REQUIRED WORK: Reproduce verbatim everything from the line that contains "pose: elev=112.1 azim=233.6" down to the line that contains "Dot at: (168, 301)", both of those lines included.

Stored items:
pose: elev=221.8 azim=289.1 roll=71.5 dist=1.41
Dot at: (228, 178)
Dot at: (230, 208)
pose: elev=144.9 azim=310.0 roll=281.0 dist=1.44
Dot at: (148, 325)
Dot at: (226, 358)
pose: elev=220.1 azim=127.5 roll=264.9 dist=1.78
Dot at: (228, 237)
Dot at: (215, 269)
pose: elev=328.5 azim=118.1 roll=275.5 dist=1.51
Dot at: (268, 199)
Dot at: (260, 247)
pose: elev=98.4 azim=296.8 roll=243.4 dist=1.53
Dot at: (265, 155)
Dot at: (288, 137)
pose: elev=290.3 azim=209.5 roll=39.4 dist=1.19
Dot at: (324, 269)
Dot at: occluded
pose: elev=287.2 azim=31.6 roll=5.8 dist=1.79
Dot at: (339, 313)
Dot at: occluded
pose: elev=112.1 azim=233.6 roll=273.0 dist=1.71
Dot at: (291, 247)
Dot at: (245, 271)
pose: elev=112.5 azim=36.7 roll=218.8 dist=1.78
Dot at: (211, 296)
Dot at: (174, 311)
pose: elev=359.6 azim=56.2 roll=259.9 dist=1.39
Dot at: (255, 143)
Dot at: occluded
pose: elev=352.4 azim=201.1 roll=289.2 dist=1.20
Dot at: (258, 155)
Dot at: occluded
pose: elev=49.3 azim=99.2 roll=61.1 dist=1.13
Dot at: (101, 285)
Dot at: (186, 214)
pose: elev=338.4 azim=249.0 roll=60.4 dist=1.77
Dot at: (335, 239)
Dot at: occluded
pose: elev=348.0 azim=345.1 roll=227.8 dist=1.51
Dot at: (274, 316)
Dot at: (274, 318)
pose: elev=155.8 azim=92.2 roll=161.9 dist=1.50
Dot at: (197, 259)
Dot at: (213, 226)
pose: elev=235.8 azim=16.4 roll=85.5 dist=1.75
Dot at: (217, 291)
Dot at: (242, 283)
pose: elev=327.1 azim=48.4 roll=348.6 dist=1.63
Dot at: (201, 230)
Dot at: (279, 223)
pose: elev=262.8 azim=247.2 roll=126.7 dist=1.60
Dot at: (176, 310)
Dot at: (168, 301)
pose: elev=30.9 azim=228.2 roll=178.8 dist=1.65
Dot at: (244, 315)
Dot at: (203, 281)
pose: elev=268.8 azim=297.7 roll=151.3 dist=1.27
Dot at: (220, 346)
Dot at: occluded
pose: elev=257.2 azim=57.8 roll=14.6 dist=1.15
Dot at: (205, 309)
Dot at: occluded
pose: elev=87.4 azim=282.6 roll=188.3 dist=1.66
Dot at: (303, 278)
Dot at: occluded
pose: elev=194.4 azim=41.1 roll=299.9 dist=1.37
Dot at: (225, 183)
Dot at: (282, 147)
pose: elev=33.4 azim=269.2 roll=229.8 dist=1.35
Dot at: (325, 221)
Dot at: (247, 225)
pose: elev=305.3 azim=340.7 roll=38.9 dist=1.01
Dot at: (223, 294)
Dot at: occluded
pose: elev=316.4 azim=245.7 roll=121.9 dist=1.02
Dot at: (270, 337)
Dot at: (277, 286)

RESULT FOR THIS EXERCISE:
pose: elev=112.1 azim=233.6 roll=273.0 dist=1.71
Dot at: (291, 247)
Dot at: (245, 271)
pose: elev=112.5 azim=36.7 roll=218.8 dist=1.78
Dot at: (211, 296)
Dot at: (174, 311)
pose: elev=359.6 azim=56.2 roll=259.9 dist=1.39
Dot at: (255, 143)
Dot at: occluded
pose: elev=352.4 azim=201.1 roll=289.2 dist=1.20
Dot at: (258, 155)
Dot at: occluded
pose: elev=49.3 azim=99.2 roll=61.1 dist=1.13
Dot at: (101, 285)
Dot at: (186, 214)
pose: elev=338.4 azim=249.0 roll=60.4 dist=1.77
Dot at: (335, 239)
Dot at: occluded
pose: elev=348.0 azim=345.1 roll=227.8 dist=1.51
Dot at: (274, 316)
Dot at: (274, 318)
pose: elev=155.8 azim=92.2 roll=161.9 dist=1.50
Dot at: (197, 259)
Dot at: (213, 226)
pose: elev=235.8 azim=16.4 roll=85.5 dist=1.75
Dot at: (217, 291)
Dot at: (242, 283)
pose: elev=327.1 azim=48.4 roll=348.6 dist=1.63
Dot at: (201, 230)
Dot at: (279, 223)
pose: elev=262.8 azim=247.2 roll=126.7 dist=1.60
Dot at: (176, 310)
Dot at: (168, 301)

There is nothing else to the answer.